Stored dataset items
*** Begin section ***

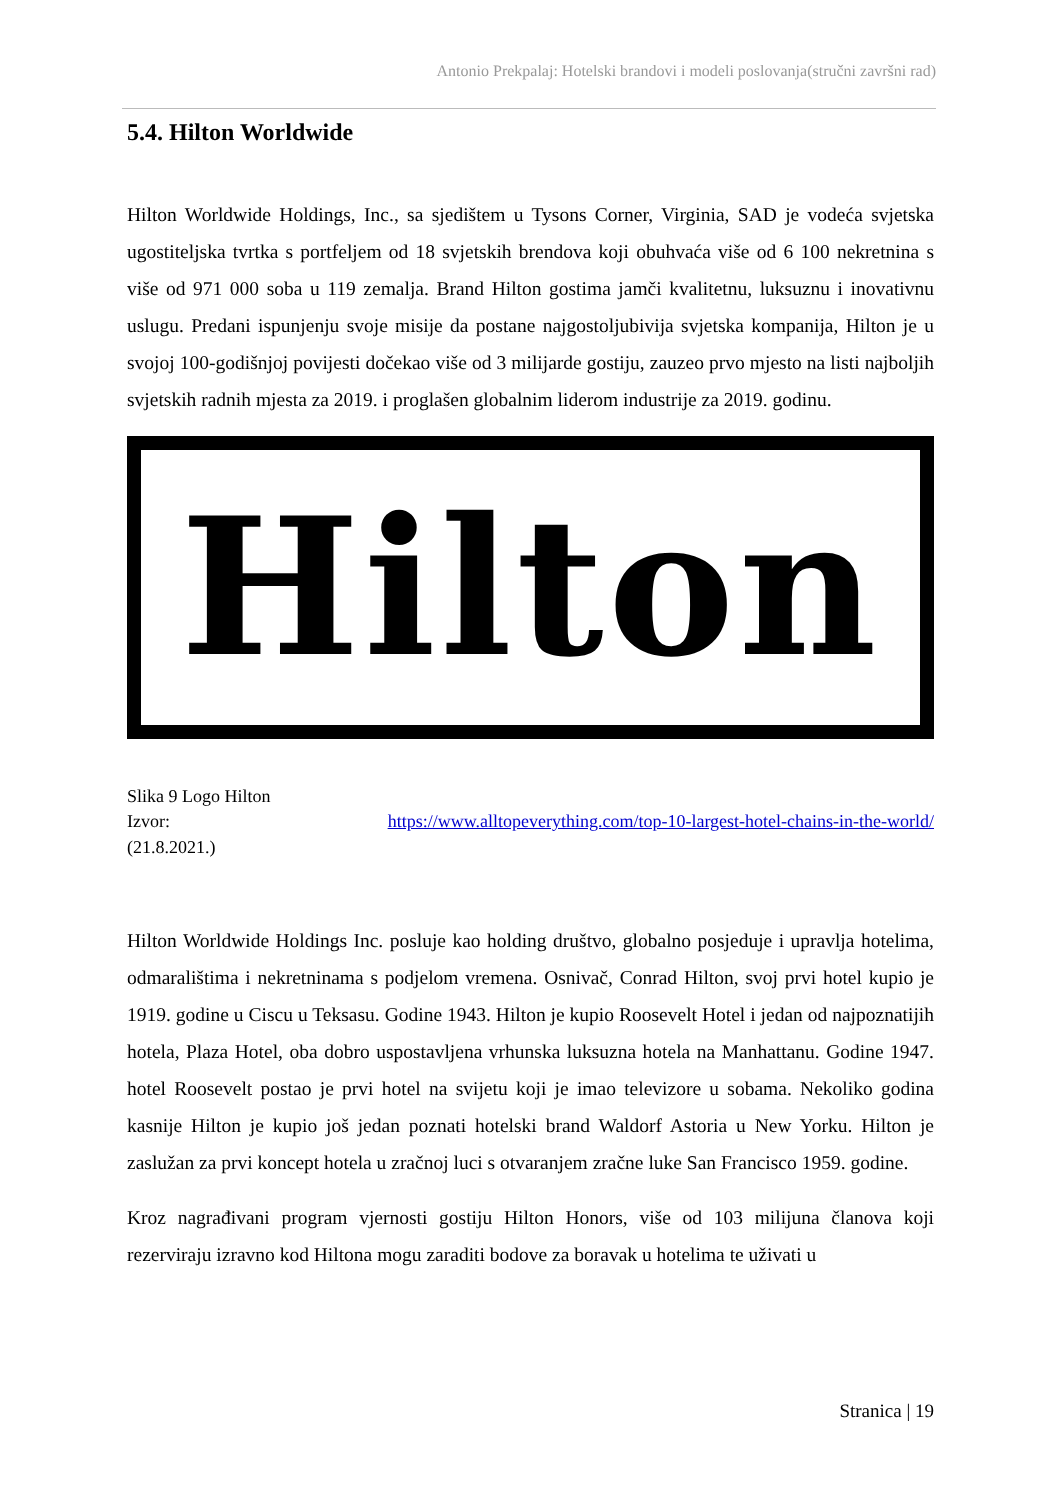Antonio Prekpalaj: Hotelski brandovi i modeli poslovanja(stručni završni rad)
5.4. Hilton Worldwide
Hilton Worldwide Holdings, Inc., sa sjedištem u Tysons Corner, Virginia, SAD je vodeća svjetska ugostiteljska tvrtka s portfeljem od 18 svjetskih brendova koji obuhvaća više od 6 100 nekretnina s više od 971 000 soba u 119 zemalja. Brand Hilton gostima jamči kvalitetnu, luksuznu i inovativnu uslugu. Predani ispunjenju svoje misije da postane najgostoljubivija svjetska kompanija, Hilton je u svojoj 100-godišnjoj povijesti dočekao više od 3 milijarde gostiju, zauzeo prvo mjesto na listi najboljih svjetskih radnih mjesta za 2019. i proglašen globalnim liderom industrije za 2019. godinu.
Hilton
Slika 9 Logo Hilton
Izvor: https://www.alltopeverything.com/top-10-largest-hotel-chains-in-the-world/
(21.8.2021.)
Hilton Worldwide Holdings Inc. posluje kao holding društvo, globalno posjeduje i upravlja hotelima, odmaralištima i nekretninama s podjelom vremena. Osnivač, Conrad Hilton, svoj prvi hotel kupio je 1919. godine u Ciscu u Teksasu. Godine 1943. Hilton je kupio Roosevelt Hotel i jedan od najpoznatijih hotela, Plaza Hotel, oba dobro uspostavljena vrhunska luksuzna hotela na Manhattanu. Godine 1947. hotel Roosevelt postao je prvi hotel na svijetu koji je imao televizore u sobama. Nekoliko godina kasnije Hilton je kupio još jedan poznati hotelski brand Waldorf Astoria u New Yorku. Hilton je zaslužan za prvi koncept hotela u zračnoj luci s otvaranjem zračne luke San Francisco 1959. godine.
Kroz nagrađivani program vjernosti gostiju Hilton Honors, više od 103 milijuna članova koji rezerviraju izravno kod Hiltona mogu zaraditi bodove za boravak u hotelima te uživati u
Stranica | 19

*** End section ***

• [Instructions to follow]
Print the records again exactly. Skip every picture.

• [Your solution]
Antonio Prekpalaj: Hotelski brandovi i modeli poslovanja(stručni završni rad)
5.4. Hilton Worldwide
Hilton Worldwide Holdings, Inc., sa sjedištem u Tysons Corner, Virginia, SAD je vodeća svjetska ugostiteljska tvrtka s portfeljem od 18 svjetskih brendova koji obuhvaća više od 6 100 nekretnina s više od 971 000 soba u 119 zemalja. Brand Hilton gostima jamči kvalitetnu, luksuznu i inovativnu uslugu. Predani ispunjenju svoje misije da postane najgostoljubivija svjetska kompanija, Hilton je u svojoj 100-godišnjoj povijesti dočekao više od 3 milijarde gostiju, zauzeo prvo mjesto na listi najboljih svjetskih radnih mjesta za 2019. i proglašen globalnim liderom industrije za 2019. godinu.
Hilton
Slika 9 Logo Hilton
Izvor: https://www.alltopeverything.com/top-10-largest-hotel-chains-in-the-world/
(21.8.2021.)
Hilton Worldwide Holdings Inc. posluje kao holding društvo, globalno posjeduje i upravlja hotelima, odmaralištima i nekretninama s podjelom vremena. Osnivač, Conrad Hilton, svoj prvi hotel kupio je 1919. godine u Ciscu u Teksasu. Godine 1943. Hilton je kupio Roosevelt Hotel i jedan od najpoznatijih hotela, Plaza Hotel, oba dobro uspostavljena vrhunska luksuzna hotela na Manhattanu. Godine 1947. hotel Roosevelt postao je prvi hotel na svijetu koji je imao televizore u sobama. Nekoliko godina kasnije Hilton je kupio još jedan poznati hotelski brand Waldorf Astoria u New Yorku. Hilton je zaslužan za prvi koncept hotela u zračnoj luci s otvaranjem zračne luke San Francisco 1959. godine.
Kroz nagrađivani program vjernosti gostiju Hilton Honors, više od 103 milijuna članova koji rezerviraju izravno kod Hiltona mogu zaraditi bodove za boravak u hotelima te uživati u
Stranica | 19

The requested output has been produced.